DOCUMENT SOURCE:
---

Pour les JO, l’État veut réquisitionner des milliers de logements étudiants. ( Basta – 23/05/23)

Les étudiants logés par le Crous en région parisienne seront mis à la porte à l’été 2024, pour loger le personnel des Jeux olympiques. L’annonce vient d’être envoyée aux locataires. Les syndicats étudiants s’y opposent.

C’est un mail qui inquiète dans les résidences étudiantes. Le 10 mai, une première salve de courriels a été envoyée aux locataires des logements étudiants gérés par le Crous de Versailles, notamment à Antony. « La résidence devra être vide de tout occupant à compter du 1er juillet 2024 »peut-on lire dans un message posté sur Twitter. Le Crous annonce raccourcir de deux mois les baux de logements l’année prochaine, afin de mettre certaines résidences à disposition du personnel des Jeux olympiques de Paris.

Le lendemain, le Crous réagissait sur le même réseau social, affirmant que « moins de 7 % des logements sont concernés », et que des solutions de relogement étaient proposées pour les étudiants souhaitant rester sur la région parisienne durant les mois de juillet et août 2024. D’après un rapport d’information sur le logement et la précarité étudiante déposé à l’Assemblée nationale, les Crous d’Île-de-France disposent d’environ 21 000 places. Selon les chiffres annoncés, 3200 logements seraient réquisitionnés pour les JO. Cela représenterait donc plutôt 15 % des logements en résidence Crous de la région.

Loger les forces de l’ordre

« Ces réquisitions démontrent la déconnexion du gouvernement par rapport à la situation des étudiants, dénonce Éléonore Schmitt, porte-parole de l’Union étudiante. On nous a dit en conseil d’administration que ce serait pour loger les forces de l’ordre, des bénévoles et des agents de sécurité privés. » Contacté par téléphone, le Centre national des œuvres universitaires et scolaires (Cnous) nous a répondu qu’« il s’agira de loger le personnel prioritaire, des fonctionnaires de l’État, mais en aucun cas des athlètes ou des touristes ».

---

DONNÉES BRUTES:
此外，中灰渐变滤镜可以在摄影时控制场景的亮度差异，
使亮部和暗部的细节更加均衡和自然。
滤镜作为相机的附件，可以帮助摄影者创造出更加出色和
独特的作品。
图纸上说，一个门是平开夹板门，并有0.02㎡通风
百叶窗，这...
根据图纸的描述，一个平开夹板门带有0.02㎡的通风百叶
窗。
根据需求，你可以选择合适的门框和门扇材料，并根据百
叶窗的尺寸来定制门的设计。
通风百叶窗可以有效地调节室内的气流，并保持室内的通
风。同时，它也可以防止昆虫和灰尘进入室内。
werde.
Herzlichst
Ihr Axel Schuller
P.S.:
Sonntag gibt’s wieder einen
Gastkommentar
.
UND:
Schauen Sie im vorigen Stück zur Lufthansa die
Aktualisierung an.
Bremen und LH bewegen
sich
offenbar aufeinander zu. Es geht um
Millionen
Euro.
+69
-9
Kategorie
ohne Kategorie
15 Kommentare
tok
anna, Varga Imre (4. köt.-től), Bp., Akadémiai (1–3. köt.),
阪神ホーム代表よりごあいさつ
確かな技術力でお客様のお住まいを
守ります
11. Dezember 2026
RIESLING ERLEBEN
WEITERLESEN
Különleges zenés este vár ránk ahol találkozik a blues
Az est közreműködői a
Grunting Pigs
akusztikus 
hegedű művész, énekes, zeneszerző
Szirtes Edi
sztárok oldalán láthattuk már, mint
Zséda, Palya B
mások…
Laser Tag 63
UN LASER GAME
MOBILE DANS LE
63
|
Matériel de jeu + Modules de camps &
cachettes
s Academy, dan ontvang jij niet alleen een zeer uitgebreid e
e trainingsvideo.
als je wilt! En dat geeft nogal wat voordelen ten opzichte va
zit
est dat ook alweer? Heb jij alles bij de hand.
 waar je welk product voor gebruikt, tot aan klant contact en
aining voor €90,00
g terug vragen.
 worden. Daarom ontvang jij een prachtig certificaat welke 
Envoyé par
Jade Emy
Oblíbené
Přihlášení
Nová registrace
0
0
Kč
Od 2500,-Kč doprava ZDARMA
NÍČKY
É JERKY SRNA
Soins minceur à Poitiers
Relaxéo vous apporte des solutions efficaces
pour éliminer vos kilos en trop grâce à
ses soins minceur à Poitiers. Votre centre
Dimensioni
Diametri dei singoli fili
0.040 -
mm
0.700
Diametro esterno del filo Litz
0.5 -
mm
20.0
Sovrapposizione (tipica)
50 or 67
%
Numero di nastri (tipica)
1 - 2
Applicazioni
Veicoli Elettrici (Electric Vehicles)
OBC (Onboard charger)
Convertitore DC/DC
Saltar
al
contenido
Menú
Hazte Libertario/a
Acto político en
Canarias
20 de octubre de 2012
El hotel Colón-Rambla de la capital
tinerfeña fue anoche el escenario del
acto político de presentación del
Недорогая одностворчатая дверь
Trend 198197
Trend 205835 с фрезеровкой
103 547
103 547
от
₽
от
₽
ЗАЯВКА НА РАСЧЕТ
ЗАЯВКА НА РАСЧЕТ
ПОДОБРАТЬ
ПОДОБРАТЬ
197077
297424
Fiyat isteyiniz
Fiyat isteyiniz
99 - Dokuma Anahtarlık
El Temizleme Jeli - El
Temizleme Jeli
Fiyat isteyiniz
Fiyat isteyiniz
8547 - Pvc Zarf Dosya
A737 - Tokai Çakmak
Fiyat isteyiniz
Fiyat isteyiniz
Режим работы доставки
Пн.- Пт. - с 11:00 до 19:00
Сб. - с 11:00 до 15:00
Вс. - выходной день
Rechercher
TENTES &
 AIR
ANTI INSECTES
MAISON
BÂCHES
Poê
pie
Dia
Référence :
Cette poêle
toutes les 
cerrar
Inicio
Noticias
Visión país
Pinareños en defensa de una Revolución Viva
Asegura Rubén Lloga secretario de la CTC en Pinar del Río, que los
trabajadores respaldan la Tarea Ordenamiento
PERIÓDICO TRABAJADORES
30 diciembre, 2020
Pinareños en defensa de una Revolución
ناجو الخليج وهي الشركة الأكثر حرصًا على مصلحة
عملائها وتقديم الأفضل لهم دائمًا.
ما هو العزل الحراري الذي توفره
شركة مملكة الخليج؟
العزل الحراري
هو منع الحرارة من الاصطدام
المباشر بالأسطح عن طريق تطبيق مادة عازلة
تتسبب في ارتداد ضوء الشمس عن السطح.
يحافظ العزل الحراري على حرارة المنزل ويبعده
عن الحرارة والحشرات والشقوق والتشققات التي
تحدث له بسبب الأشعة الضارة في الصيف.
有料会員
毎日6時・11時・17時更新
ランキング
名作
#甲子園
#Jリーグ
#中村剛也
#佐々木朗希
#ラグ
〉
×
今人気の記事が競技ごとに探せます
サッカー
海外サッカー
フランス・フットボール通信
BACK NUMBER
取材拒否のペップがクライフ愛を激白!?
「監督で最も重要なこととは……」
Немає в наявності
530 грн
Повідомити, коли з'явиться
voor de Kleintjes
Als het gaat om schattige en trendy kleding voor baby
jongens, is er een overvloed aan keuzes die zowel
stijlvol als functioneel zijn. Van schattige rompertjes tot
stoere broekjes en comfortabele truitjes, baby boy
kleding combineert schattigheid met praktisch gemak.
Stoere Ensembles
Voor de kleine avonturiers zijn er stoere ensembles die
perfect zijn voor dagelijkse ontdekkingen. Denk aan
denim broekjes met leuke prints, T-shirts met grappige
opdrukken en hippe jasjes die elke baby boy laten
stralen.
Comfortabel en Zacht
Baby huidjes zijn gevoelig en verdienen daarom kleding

---

SÉRIE D'EXERCICES:
a. D'après l'article sur les logements étudiants et les JO, à quelle date la première salve de courriels a-t-elle été envoyée aux locataires du Crous de Versailles ?
b. Dans l'article sur les logements étudiants et les JO, reprenez le passage qui commence par « Les étudiants logés » et se termine après « olympiques de Paris. », en substituant « Créteil » à « Antony ».

CORRIGÉ DE L'EXERCICE:
a. Le 10 mai.

b.
Les étudiants logés par le Crous en région parisienne seront mis à la porte à l’été 2024, pour loger le personnel des Jeux olympiques. L’annonce vient d’être envoyée aux locataires. Les syndicats étudiants s’y opposent.

C’est un mail qui inquiète dans les résidences étudiantes. Le 10 mai, une première salve de courriels a été envoyée aux locataires des logements étudiants gérés par le Crous de Versailles, notamment à Créteil. « La résidence devra être vide de tout occupant à compter du 1er juillet 2024 »peut-on lire dans un message posté sur Twitter. Le Crous annonce raccourcir de deux mois les baux de logements l’année prochaine, afin de mettre certaines résidences à disposition du personnel des Jeux olympiques de Paris.